Wednesday, July 13, 2011

The New Normal

In 2009, when the greatest recession since the Great Depression was still new news, the famous bond manager, Bill Gross, coined a term to describe the near-term future of the world economy. He predicted we would enter an era he called, "The New Normal," in which the economic growth rate would be slower.

Bill Gross, Co-chief Investment Officer of PIMCO, deep in contemplation
So far, his prediction has come true. The world economy has yet to stomp on the accelerator peddle. Recent headlines include concerns over Greece's and Italy's solvency, the U.S.'s debate over raising its debt ceiling, and a jump in U.S. unemployment. At some point, this bumpy country lane should converge with a highway, and we will accelerate past Gross's New Normal.

Anyone who's been diagnosed with cancer, or has experienced another life-changing event, faces her own era of a New Normal.
 I realized that during my first week in the hospital, though that period wasn't the new status quo for me.

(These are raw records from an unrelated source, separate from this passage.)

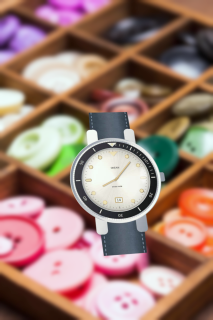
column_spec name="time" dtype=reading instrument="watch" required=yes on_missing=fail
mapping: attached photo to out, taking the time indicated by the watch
8:07
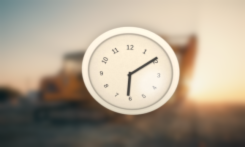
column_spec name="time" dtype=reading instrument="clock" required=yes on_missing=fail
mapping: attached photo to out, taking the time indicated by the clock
6:09
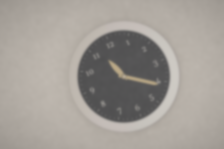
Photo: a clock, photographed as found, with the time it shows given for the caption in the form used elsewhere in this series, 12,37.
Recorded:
11,21
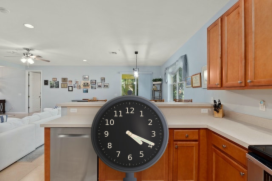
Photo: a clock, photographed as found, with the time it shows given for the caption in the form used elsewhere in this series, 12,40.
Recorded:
4,19
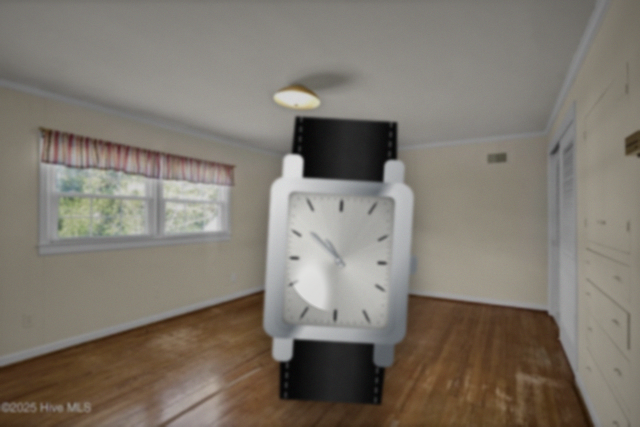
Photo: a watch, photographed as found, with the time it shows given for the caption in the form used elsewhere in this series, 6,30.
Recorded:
10,52
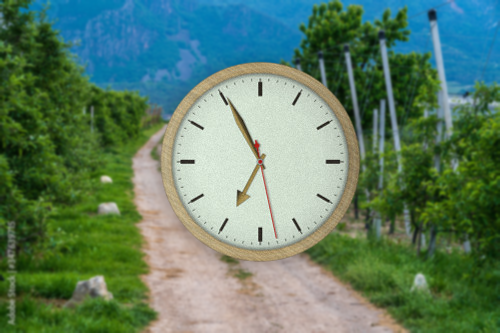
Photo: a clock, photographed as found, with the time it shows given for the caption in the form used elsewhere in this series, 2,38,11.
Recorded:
6,55,28
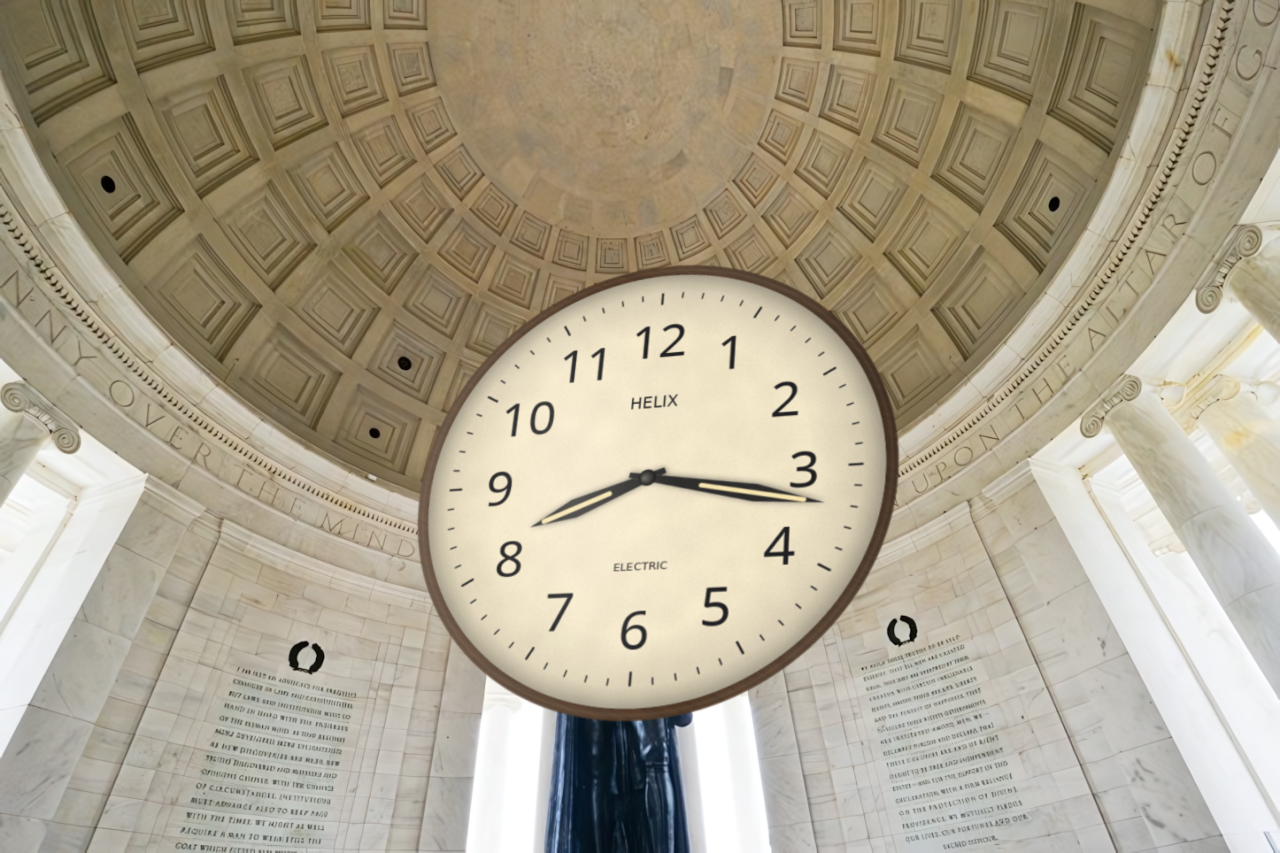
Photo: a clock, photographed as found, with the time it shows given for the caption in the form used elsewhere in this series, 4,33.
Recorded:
8,17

That was more akin to Lehman Brothers' going bankrupt and the financial and automotive sectors melting down. For both the economy and for me, New Normal is the period after the initial disruption- the recovery.

My New Normal era includes lots of needles and nausea. It also includes the unexpected and a need to be vigilant. I went to work for the first time on Monday, and enjoyed a day of Old Normal. Hope gave me a tour of our new office. I saw my bosses and chatted with colleagues. I gathered the files I'll need over the next few weeks. But by the time I'd gotten home, the pain that had started over the weekend had returned and increased. I barely slept Monday night because of it. Yesterday, instead of going to work, like I'd planned, I was back at the office for my second job (fighting cancer).

My oncologist sent me to the hospital for a CT Scan to make sure I'm not having another clotting issue, like I had with my liver in the hospital. As I forced down the bottles of Barium tracer before the procedure, I thought about how this was supposed to be my first week of vacation from the medical appointments. Instead of having one planned blood work appointment this week, I now have three visits (each with its own needles) plus the CT Scan. At first the thought depressed me. Then I reminded myself that during this recovery era, I need to accept my New Normal, and roll with it.

I get the CT Scan results today. Right now I'm sitting in the waiting lounge at the cancer center. When it's my turn to meet with Dr. Goldberg, I'll get the results. Hopefully, and most likely, the scan will show I'm fine, and I will be back at work tomorrow.

As I get further through my treatment plan, and pass more remission tests, my New Normal will begin to look more like my Old Normal. From the outside, it will look like I have my old life back. I can't wait for that. But it won't be a full return to Old Normal. Instead, I'll have a New Old Normal, in which I'll be more vigilant about my health, and the little moments will be just a bit more special. Tomorrow is Ryan's and my anniversary. This year, it has just a bit more meaning. And I've already recorded in Katelyn's baby book the play tea party she and I had last weekend, including the detail about her breaking the green saucer into three pieces when she slammed her teacup onto it. Just like chemo, super glue can work wonders.

For anyone who's still adjusting to a New Normal, or has already progressed to a New Old Normal, I hope the tough aspects are balanced with moments as special as Katelyn's and my repair of a shattered teacup saucer. The green saucer no longer looks as pretty as the orange, blue, and yellow, but it's now my favorite.